The mass of the Raptor sea-level engines has been reduced from 1,630 kg to 1,525 kg - just over 1000 kg, or 2200 lbs. Overall vehicle-level mass savings reach approximately 1 ton per engine through simplification of the engine itself, vehicle-side commodities, and supporting hardware. There are 33 of these engines in the SuperHeavy, so that's a savings of 33 tons that the vehicle was lifting that's now available for payload.
Well, I don't want to quote everything that Berger talks about in his article, but it's an honest and realistic look at Starship and SuperHeavy. As he said, Starship has absolutely had a mixed record of success, with several bad problems in the last couple of years. Who can forget things like the loss of Starship 8 on the way to the Indian ocean raining Starship debris over Caribbean islands?
Debris from Starship falls back into the atmosphere in this view over Hog Cay, Bahamas, in March 2025. Credit: GeneDoctorB via X
I've frequently noted that when it comes to the private launch industry, it's SpaceX and then everyone else. While Starship hasn't lifted a single pound to orbit for any entity, SpaceX lifted over 82% of all the mass put into orbit in 2025. That's pretty much all due to the Falcon 9.


At least SpaceX is experimenting.
ReplyDeleteAs to using steel in rockets, yeah, when you're throwing away all the pieces parts and not reusing and not lifting excessively large amounts of potential cargo, aluminum and carbon fiber are okay. But repeated uses, dealing with launching and reentry under huge amounts of stress, stainless steel does seem to be the best (as predicted by John Ringo in his "The Reaches" trilogy.)

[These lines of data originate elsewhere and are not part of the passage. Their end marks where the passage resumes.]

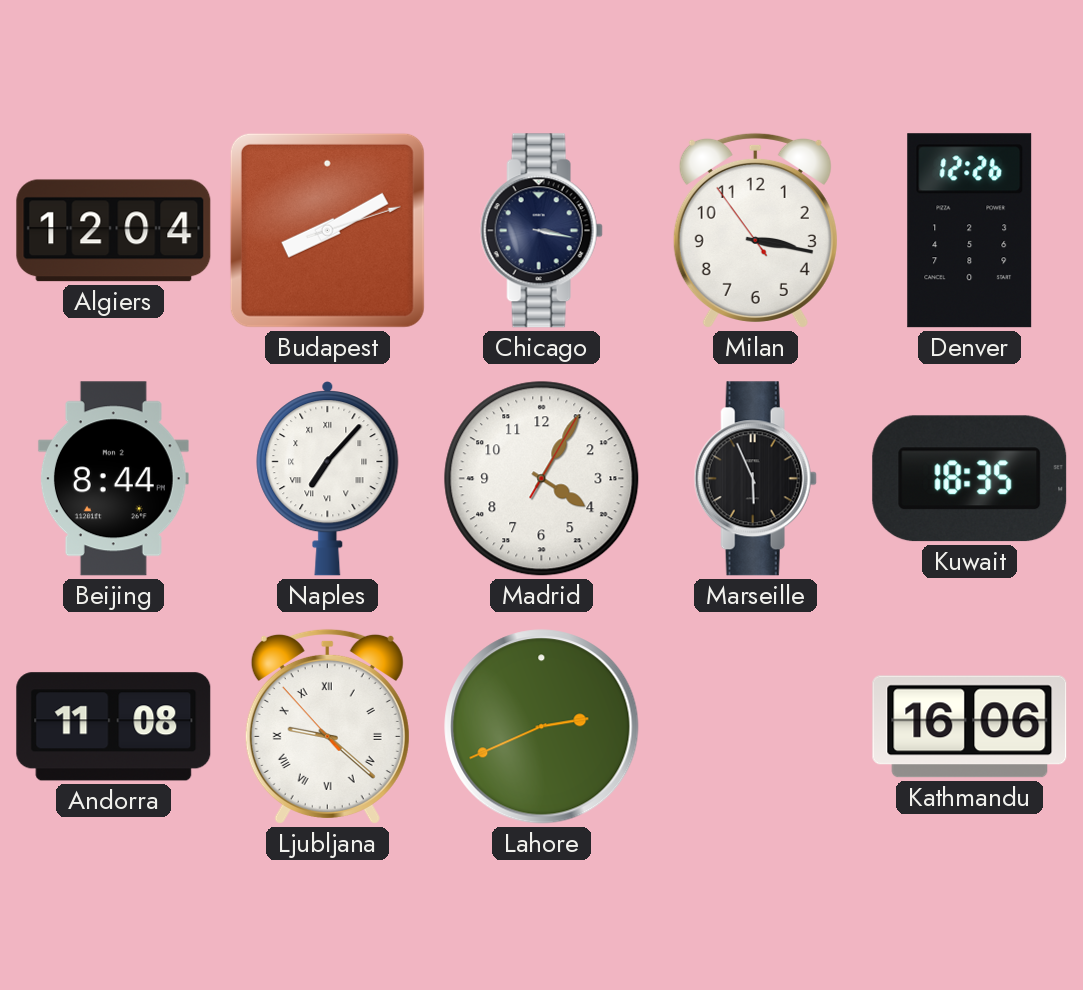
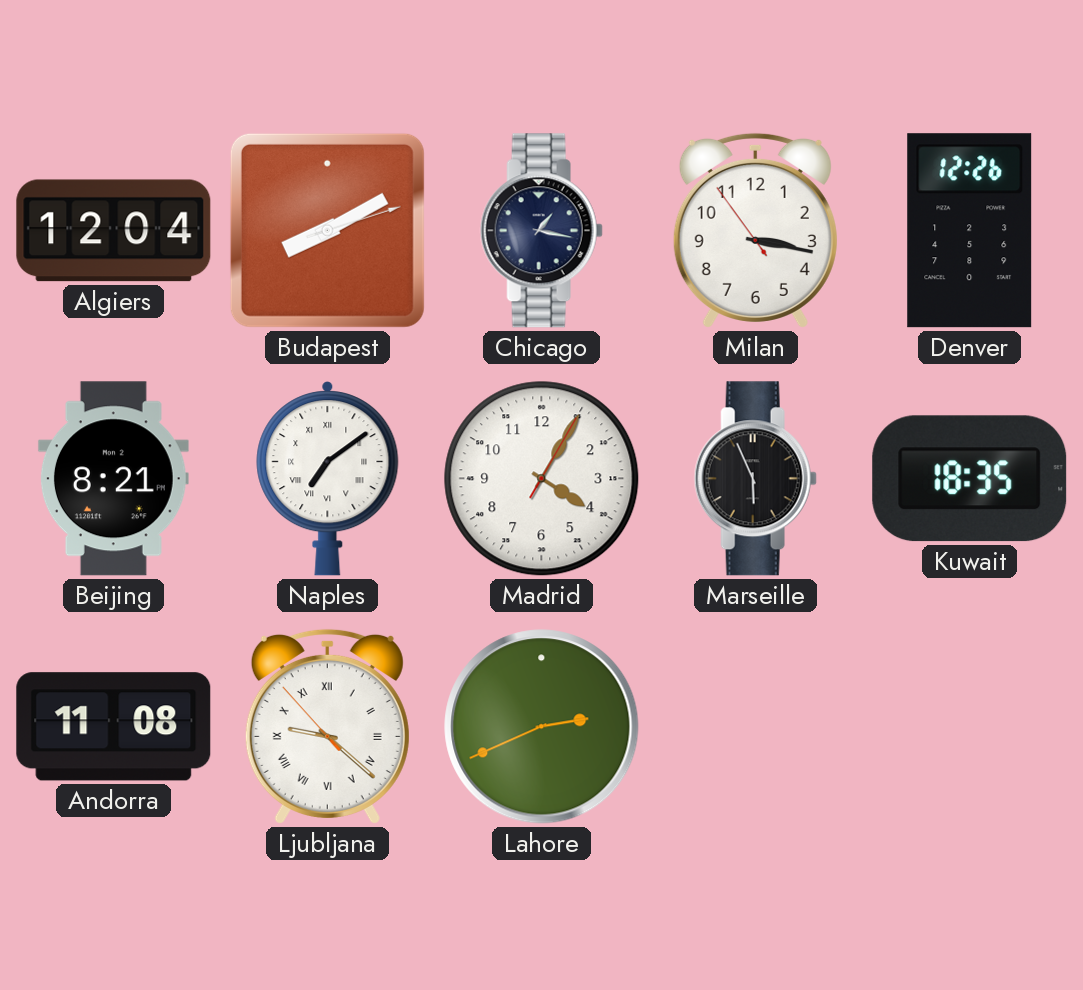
Chicago: 3:17 -> 1:17
Beijing: 8:44 -> 8:21
Naples: 7:07 -> 7:09
Kathmandu: 16:06 -> none
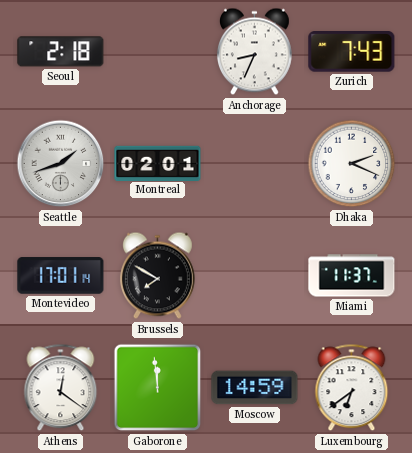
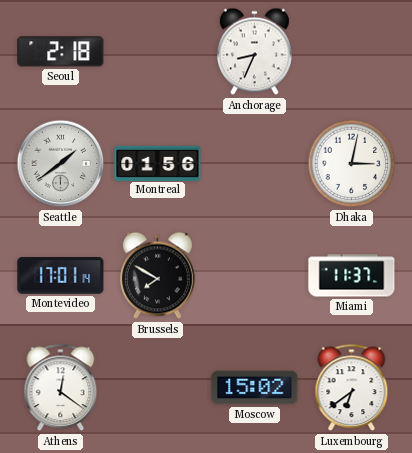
Zurich: 7:43 -> none
Seattle: 1:42 -> 1:39
Montreal: 02:01 -> 01:56
Dhaka: 2:19 -> 3:02
Gaborone: 11:59 -> none
Moscow: 14:59 -> 15:02
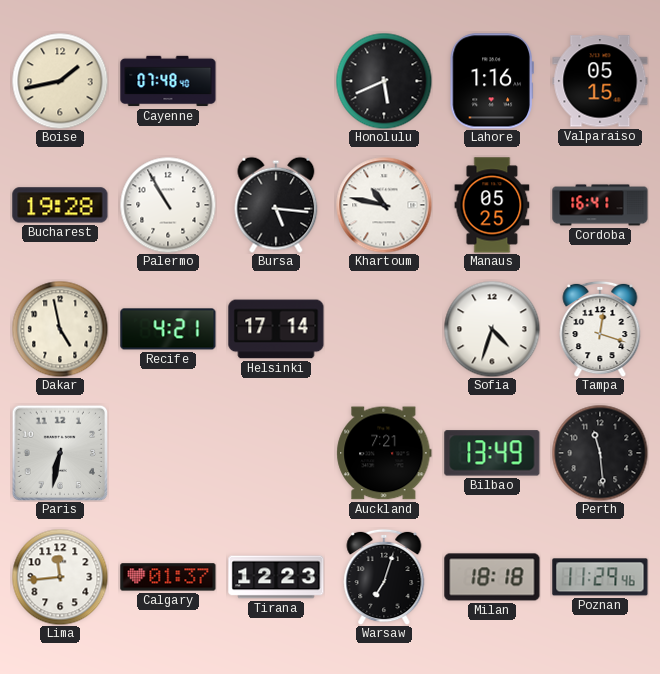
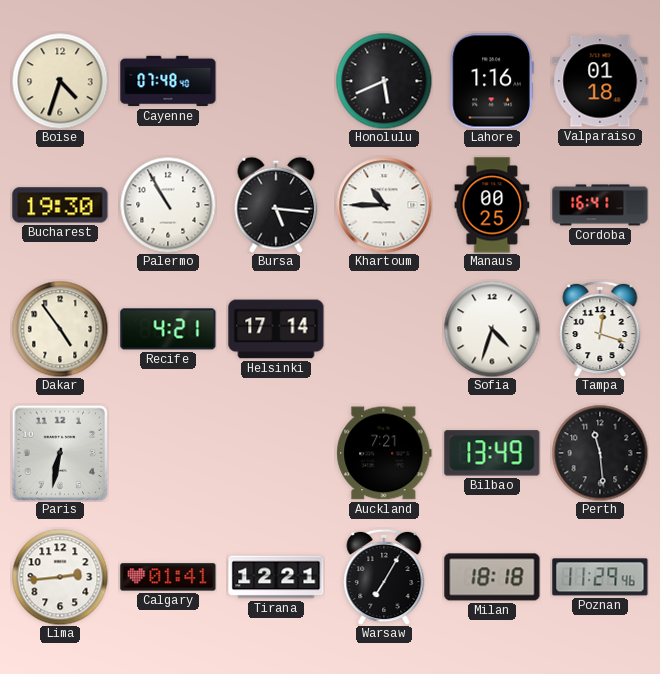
Boise: 1:43 -> 4:33
Valparaiso: 05:15 -> 01:18
Bucharest: 19:28 -> 19:30
Khartoum: 10:47 -> 10:45
Manaus: 05:25 -> 00:25
Dakar: 4:58 -> 4:54
Lima: 11:44 -> 2:44
Calgary: 01:37 -> 01:41
Tirana: 12:23 -> 12:21
Warsaw: 7:03 -> 7:05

And the savings on Raptor 3 aren't just 33 tons, you have to add the savings on the 3 Raptors and 3 Raptor Vacuums on Starship. That's 6 tons right there removed from the liftoff weight of the whole stack, and then 6 tons saved on Starship by itself.
But it looks like some of that savings will be added back to both Booster and potentially Starship if indeed SpaceX is looking at barge landing either of them.
Very interesting. It's almost like back in the early days of rockets in the late 40's and early 50's. Where there were as many 'failures' as successes. Each failure, of course, was a teaching/learning moment. With all the telemetry and video that SpaceX has on each launch, the teaching/learning is drastically accellerated.